Synthèse des bonnes habitudes d’hygiène en crèche
- Se laver les mains avant toute manipulation,
- Règles de conservation :
- Durée de conservation maximum à 4°C :
- Bouteilles d’eau : 24 heures après ouverture.
- Bouteilles de lait : 24 heures après ouverture.
- Tout ce qui est conservé en enceinte froide doit être étiqueté (nom du produit, date et heure de préparation, date / heure de péremption, nom du préparateur).
- Délai de consommation : 1 heure maximum après préparation des biberons.
- Ne pas dépasser le délai d’une heure pour la consommation du biberon.
- Tout ce qui n’a pas été bu dans l’heure doit être jeté. Le biberon doit être démonté, rincé et lavé dès la fin de la consommation.
- Contrôle des enceintes froides :
- Vérifier et enregistrez quotidiennement la température intérieure des enceintes froides.
- Enceintes froides positives : température inférieure ou égale à 4 °C.
- Un étalonnage régulier des thermomètres doit être réalisé, pour vérifier qu’ils fonctionnent correctement.
- Ne pas réchauffer les biberons à l’aide d’un four à micro-ondes.
- Privilégier le chauffe-biberon pour réchauffer les biberons et tester la température du contenu avant de le donner à l’enfant.
- Les biberons peuvent être consommés à température ambiante.
- Les préparations lactées sous forme de poudre ne sont pas stériles et se conservent 30 jours maximum après ouverture. Étiquetez systématiquement toute boîte ouverte (date d’ouverture, date de péremption à minima).

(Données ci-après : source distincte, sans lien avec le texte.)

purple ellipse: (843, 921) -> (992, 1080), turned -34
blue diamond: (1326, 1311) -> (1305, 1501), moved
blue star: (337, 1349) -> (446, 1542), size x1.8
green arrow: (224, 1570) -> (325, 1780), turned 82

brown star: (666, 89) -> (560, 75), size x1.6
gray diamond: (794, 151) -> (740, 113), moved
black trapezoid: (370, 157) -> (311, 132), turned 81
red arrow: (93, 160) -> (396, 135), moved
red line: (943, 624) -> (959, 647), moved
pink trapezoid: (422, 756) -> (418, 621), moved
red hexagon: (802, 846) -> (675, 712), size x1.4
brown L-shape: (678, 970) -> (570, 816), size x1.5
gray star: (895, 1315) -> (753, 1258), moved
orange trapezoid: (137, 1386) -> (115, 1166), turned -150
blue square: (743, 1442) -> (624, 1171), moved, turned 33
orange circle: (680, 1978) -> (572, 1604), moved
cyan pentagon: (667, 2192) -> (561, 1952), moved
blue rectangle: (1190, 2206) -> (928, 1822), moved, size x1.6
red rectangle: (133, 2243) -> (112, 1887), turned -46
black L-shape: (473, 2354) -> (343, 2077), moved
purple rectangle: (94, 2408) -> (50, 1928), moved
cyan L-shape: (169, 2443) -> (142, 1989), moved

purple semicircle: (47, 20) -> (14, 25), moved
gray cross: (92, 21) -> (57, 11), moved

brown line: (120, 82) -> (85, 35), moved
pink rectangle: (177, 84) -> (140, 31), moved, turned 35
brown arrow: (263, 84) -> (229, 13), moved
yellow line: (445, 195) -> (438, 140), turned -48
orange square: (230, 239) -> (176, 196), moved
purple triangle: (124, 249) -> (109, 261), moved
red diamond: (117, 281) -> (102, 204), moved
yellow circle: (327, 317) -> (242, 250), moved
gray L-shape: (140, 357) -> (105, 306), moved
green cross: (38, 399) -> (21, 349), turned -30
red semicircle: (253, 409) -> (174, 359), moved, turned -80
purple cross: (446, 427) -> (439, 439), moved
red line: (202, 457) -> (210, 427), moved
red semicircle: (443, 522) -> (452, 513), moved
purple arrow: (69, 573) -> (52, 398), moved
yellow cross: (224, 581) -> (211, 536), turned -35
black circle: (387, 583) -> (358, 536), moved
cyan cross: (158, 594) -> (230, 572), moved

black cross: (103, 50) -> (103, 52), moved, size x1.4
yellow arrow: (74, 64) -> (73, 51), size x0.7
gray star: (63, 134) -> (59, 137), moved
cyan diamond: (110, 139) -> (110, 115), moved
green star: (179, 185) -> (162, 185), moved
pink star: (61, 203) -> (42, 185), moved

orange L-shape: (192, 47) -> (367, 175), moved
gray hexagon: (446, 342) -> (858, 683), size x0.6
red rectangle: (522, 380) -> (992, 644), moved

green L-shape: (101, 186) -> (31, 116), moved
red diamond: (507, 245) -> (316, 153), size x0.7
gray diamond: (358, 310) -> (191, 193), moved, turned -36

- Durée de conservation maximum à 4°C :
IV. Formation et Agréments pour Travailler en Crèche
A. Devenir Assistant Maternel Agréé
Pour les personnes souhaitant exercer le métier d’assistante maternelle à domicile ou en Maison d’Assistantes Maternelles (MAM), il est nécessaire d’obtenir un agrément auprès du Président du Conseil Départemental. L’agrément est valable 5 ans et la demande de renouvellement doit être réalisée avant son échéance.
La procédure peut varier d’une zone à l’autre, mais elle inclut généralement la visite d’un agent de la PMI de votre département. Cet agrément reconnaît à l’assistant maternel un statut professionnel et atteste que toutes les conditions sont réunies pour l’accueil de jeunes enfants. Il est délivré pour une durée de cinq ans renouvelable. Les assistants maternels doivent valider une formation pour obtenir l'agrément. Cette formation est gratuite. Elle est organisée et financée par les services du département. La formation a une durée totale de 120 heures dont la première partie (80 heures) doit être validée avant de pouvoir commencer à accueillir des enfants.
B. Diplômes et Formations Reconnus
Le diplôme d'État d'auxiliaire de puériculture, le CAP Accompagnant éducatif petite enfance (AEPE) et le titre professionnel Assistant maternel - Garde d'enfants préparent au métier d'assistant maternel.
Ce secteur fait face à de très forts besoins de recrutement. À l’horizon 2030, environ 150 000 assistantes maternelles et assistants maternels seront partis à la retraite. Le besoin de renouvellement est très important.